Wednesday, October 15, 2008

C++ Coding Standard: Other Stylistic Issues

I can't believe it! The last section of the C++ coding standard. Mostly these are issues of clarity, readability, or grep-ability.
  • 12.1. Mark 64-bit constants "LL" or "ULL", e.g. 0xffffffffffffffffULL.
  • 12.2. Mark 32-bit constants >= 0x80000000 "U", e.g. 0xffffffffU.
  • 12.3. Use C++-style typecasts instead of C-style typecasts.
  • 12.4. A source file must not include tab characters (only spaces).
  • 12.5. Lines must contain no more than 80 characters, including the (invisible) newline character at the end.
  • 12.6. A source line must not contain two statements.
  • 12.7. Use 2 spaces per level of indentation.
  • 12.8. Indent the body of a compound statement ("if", "while", etc.) one level more than the head of the statement.
  • 12.9. An "else" must have the same indentation as its "if".
  • 12.10. Two statements in a sequence must have the same indentation.
  • 12.11. A comment is indented the same as the statement following it.
  • 12.12. No character must appear to the right of a brace ("{" or "}").
  • 12.13. A closing right brace must be indented to the same level as the line containing its corresponding left brace.
  • 12.14. There must be no space between the function name and the left parenthesis of a function call (e.g. "printf(...)").
  • 12.15. There must be a space between a keyword and a left parenthesis (e.g. "if (x != NULL)").
  • 12.16. Do not use C-style comments (except for documentation comments).
  • 12.17. Do not comment out or "#if 0" dead code.
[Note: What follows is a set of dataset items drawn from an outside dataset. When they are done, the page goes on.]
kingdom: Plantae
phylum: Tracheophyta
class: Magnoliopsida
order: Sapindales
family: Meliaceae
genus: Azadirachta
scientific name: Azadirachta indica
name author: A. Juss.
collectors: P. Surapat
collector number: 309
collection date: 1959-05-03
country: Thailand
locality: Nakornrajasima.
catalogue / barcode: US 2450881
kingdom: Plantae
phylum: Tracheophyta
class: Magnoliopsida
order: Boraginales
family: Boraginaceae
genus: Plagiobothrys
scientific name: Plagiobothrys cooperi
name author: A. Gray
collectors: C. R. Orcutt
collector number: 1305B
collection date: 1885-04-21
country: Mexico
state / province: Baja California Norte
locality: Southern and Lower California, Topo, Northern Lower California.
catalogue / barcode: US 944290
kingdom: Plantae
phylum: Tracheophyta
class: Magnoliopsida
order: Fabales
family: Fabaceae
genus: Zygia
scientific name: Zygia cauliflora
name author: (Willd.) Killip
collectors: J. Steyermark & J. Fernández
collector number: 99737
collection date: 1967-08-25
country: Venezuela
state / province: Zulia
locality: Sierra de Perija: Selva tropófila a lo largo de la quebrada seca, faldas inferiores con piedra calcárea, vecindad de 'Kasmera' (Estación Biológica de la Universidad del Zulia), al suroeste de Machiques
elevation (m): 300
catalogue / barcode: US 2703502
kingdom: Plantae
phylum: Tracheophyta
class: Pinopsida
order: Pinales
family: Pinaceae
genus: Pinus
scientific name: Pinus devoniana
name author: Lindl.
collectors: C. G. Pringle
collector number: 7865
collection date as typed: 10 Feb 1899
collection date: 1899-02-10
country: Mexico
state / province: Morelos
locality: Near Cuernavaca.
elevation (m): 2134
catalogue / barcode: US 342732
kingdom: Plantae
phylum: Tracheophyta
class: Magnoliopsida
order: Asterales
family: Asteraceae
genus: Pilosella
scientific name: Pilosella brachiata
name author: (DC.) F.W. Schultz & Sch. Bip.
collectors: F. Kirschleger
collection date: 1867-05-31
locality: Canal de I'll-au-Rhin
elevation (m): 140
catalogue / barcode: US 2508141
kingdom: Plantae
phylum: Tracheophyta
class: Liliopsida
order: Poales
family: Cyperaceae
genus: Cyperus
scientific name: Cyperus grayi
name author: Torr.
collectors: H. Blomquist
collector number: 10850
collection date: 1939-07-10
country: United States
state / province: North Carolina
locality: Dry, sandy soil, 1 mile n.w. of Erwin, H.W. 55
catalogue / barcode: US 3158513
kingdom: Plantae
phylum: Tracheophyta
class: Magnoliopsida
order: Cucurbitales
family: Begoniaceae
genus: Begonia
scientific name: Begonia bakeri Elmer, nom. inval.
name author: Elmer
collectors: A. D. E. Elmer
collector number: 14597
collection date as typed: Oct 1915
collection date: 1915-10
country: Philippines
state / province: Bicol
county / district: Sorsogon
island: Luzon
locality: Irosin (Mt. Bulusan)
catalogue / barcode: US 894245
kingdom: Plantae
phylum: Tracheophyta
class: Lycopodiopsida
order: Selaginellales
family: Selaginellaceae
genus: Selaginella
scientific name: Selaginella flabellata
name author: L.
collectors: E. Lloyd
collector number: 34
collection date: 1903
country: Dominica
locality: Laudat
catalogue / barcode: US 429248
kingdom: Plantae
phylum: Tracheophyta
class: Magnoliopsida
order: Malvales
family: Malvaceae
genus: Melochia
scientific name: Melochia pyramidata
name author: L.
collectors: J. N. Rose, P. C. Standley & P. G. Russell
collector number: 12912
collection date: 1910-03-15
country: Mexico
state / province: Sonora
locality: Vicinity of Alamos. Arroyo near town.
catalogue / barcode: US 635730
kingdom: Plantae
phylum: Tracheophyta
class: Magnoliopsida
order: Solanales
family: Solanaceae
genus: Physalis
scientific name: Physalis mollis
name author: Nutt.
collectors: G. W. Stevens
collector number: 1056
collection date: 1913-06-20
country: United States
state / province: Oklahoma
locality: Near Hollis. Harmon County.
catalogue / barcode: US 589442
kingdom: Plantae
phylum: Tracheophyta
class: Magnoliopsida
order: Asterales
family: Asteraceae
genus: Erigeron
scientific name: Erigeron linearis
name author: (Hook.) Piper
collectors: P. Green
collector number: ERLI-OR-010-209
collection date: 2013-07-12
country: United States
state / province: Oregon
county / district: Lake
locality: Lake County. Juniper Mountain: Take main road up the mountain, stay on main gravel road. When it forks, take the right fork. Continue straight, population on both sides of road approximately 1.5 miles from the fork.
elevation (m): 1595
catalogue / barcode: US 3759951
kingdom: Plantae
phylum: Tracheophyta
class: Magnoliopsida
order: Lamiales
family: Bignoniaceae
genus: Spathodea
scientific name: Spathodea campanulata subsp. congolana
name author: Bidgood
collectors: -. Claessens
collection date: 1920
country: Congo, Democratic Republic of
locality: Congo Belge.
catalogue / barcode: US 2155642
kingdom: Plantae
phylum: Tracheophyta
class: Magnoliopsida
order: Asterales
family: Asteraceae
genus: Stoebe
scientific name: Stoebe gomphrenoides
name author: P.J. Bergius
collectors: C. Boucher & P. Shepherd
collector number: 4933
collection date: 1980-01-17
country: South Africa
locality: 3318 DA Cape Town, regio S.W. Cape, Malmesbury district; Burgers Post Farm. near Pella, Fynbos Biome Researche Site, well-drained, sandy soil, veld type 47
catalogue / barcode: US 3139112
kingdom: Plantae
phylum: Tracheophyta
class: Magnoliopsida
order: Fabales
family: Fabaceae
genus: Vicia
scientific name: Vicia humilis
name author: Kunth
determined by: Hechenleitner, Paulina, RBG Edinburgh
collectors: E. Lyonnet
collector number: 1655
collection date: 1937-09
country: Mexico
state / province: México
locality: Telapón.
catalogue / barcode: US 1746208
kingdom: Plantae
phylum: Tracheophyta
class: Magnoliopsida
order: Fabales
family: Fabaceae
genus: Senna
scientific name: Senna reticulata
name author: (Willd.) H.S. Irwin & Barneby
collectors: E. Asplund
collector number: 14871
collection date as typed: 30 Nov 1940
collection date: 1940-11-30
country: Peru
Remove it.
  • 12.18. Do not use external include guards.
Everyone has an opinion about where the braces go on if, while, etc. I try to avoid religious battles like that, and allow you to put the opening brace on the same line or the next line, as you wish. However, 12.12 does prohibit the despicable Tcl style of "} else {". Code is much more readable if the else lines up with the if. The same reasoning leads to 12.13: line up the closing brace with the line that opened it. This works no matter where you put the opening brace.

Of course 12.7 can be tailored to suit your needs: I chose 2 because I think less is more when it comes to indentation. However, 12.4 is absolute. Tabs mess everything up.

Although this section is mostly about style, there is a practical reason for 12.6. The effectiveness of measuring line coverage is diminished if there can be more than one statement per line.